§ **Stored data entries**

=====

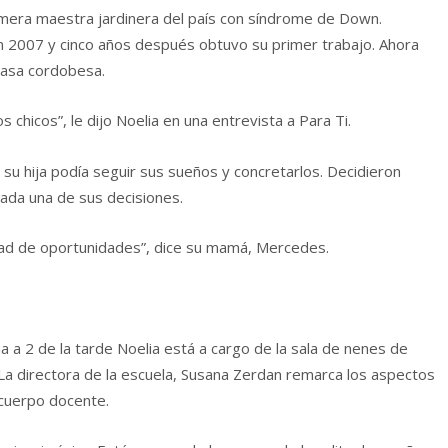
primera maestra jardinera del país con síndrome de Down.
n 2007 y cinco años después obtuvo su primer trabajo. Ahora
casa cordobesa.
 chicos”, le dijo Noelia en una entrevista a Para Ti.
su hija podía seguir sus sueños y concretarlos. Decidieron
ada una de sus decisiones.
ldad de oportunidades”, dice su mamá, Mercedes.
 a 2 de la tarde Noelia está a cargo de la sala de nenes de
 La directora de la escuela, Susana Zerdan remarca los aspectos
 cuerpo docente.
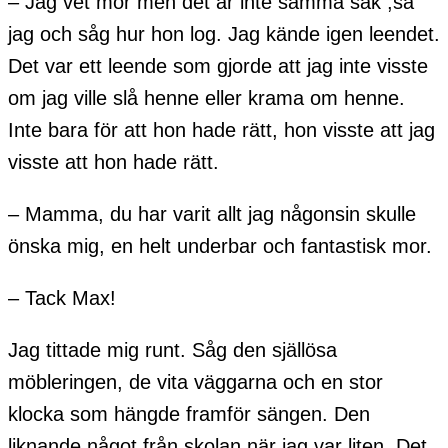
– Jag vet mor men det är inte samma sak ,sa
jag och såg hur hon log. Jag kände igen leendet.
Det var ett leende som gjorde att jag inte visste
om jag ville slå henne eller krama om henne.
Inte bara för att hon hade rätt, hon visste att jag
visste att hon hade rätt.
– Mamma, du har varit allt jag någonsin skulle
önska mig, en helt underbar och fantastisk mor.
– Tack Max!
Jag tittade mig runt. Såg den själlösa
möbleringen, de vita väggarna och en stor
klocka som hängde framför sängen. Den
liknande något från skolan när jag var liten. Det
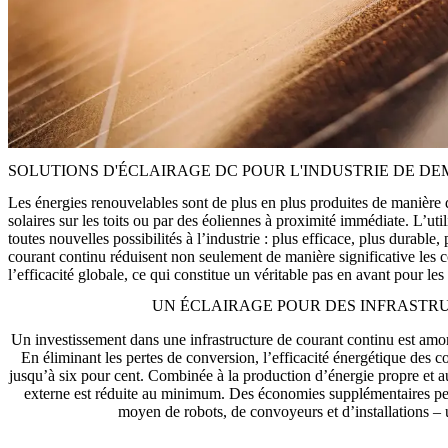
SOLUTIONS D'ÉCLAIRAGE DC POUR L'INDUSTRIE DE DE
Les énergies renouvelables sont de plus en plus produites de manière
solaires sur les toits ou par des éoliennes à proximité immédiate. L’uti
toutes nouvelles possibilités à l’industrie : plus efficace, plus durabl
courant continu réduisent non seulement de manière significative les
l’efficacité globale, ce qui constitue un véritable pas en avant pour 
UN ÉCLAIRAGE POUR DES INFRASTR
Un investissement dans une infrastructure de courant continu est amo
En éliminant les pertes de conversion, l’efficacité énergétique des
jusqu’à six pour cent. Combinée à la production d’énergie propre et au
externe est réduite au minimum. Des économies supplémentaires peuv
moyen de robots, de convoyeurs et d’installations – 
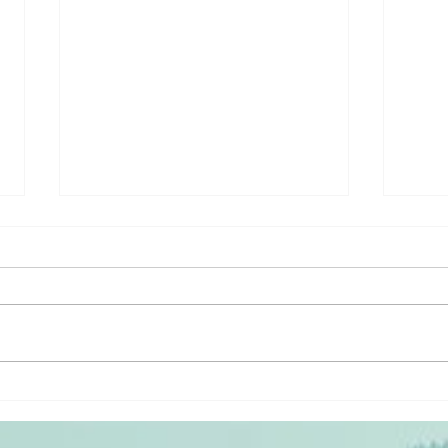
Masterclass
Mi
omgaan met
in
verandering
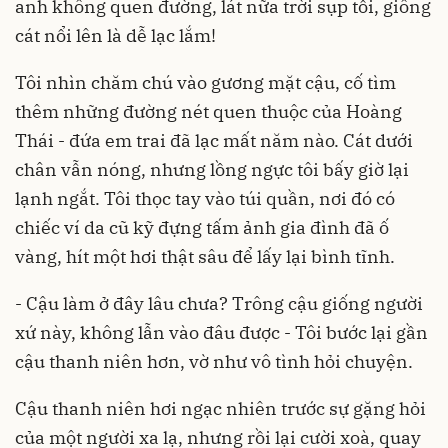
anh không quen đường, lát nữa trời sụp tối, giông
cát nổi lên là dễ lạc lắm!
Tôi nhìn chăm chú vào gương mặt cậu, cố tìm
thêm những đường nét quen thuộc của Hoàng
Thái - đứa em trai đã lạc mất năm nào. Cát dưới
chân vẫn nóng, nhưng lồng ngực tôi bấy giờ lại
lạnh ngắt. Tôi thọc tay vào túi quần, nơi đó có
chiếc ví da cũ kỹ đựng tấm ảnh gia đình đã ố
vàng, hít một hơi thật sâu để lấy lại bình tĩnh.
- Cậu làm ở đây lâu chưa? Trông cậu giống người
xứ này, không lẫn vào đâu được - Tôi bước lại gần
cậu thanh niên hơn, vờ như vô tình hỏi chuyện.
Cậu thanh niên hơi ngạc nhiên trước sự gặng hỏi
của một người xa lạ, nhưng rồi lại cười xoà, quay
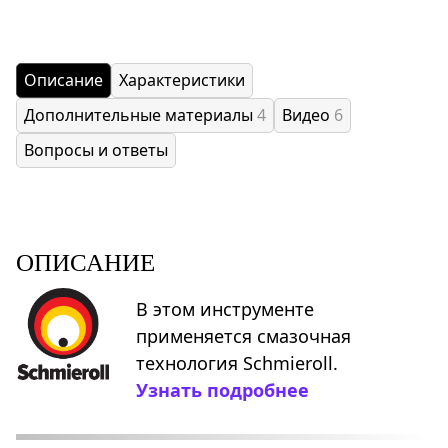
Описание
Характеристики
Дополнительные материалы
4
Видео
6
Вопросы и ответы
ОПИСАНИЕ
В этом инструменте
применяется смазочная
технология Schmieroll.
Узнать подробнее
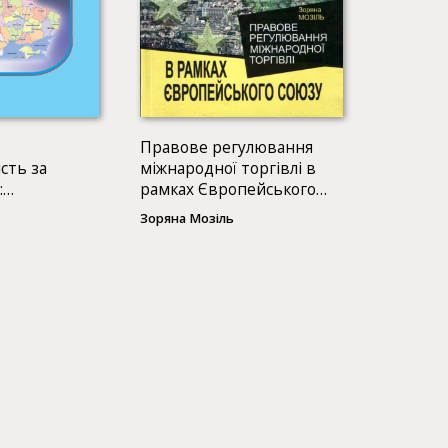
Правове регулювання
сть за
міжнародної торгівлі в
:
рамках Європейського
етодичний
Союзу
Зоряна Мозіль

=====

§ **Task**
Your answer should be each line of the data that contains the word "nhưng", copied as it stands.

§ **Solved exercise**
chân vẫn nóng, nhưng lồng ngực tôi bấy giờ lại
của một người xa lạ, nhưng rồi lại cười xoà, quay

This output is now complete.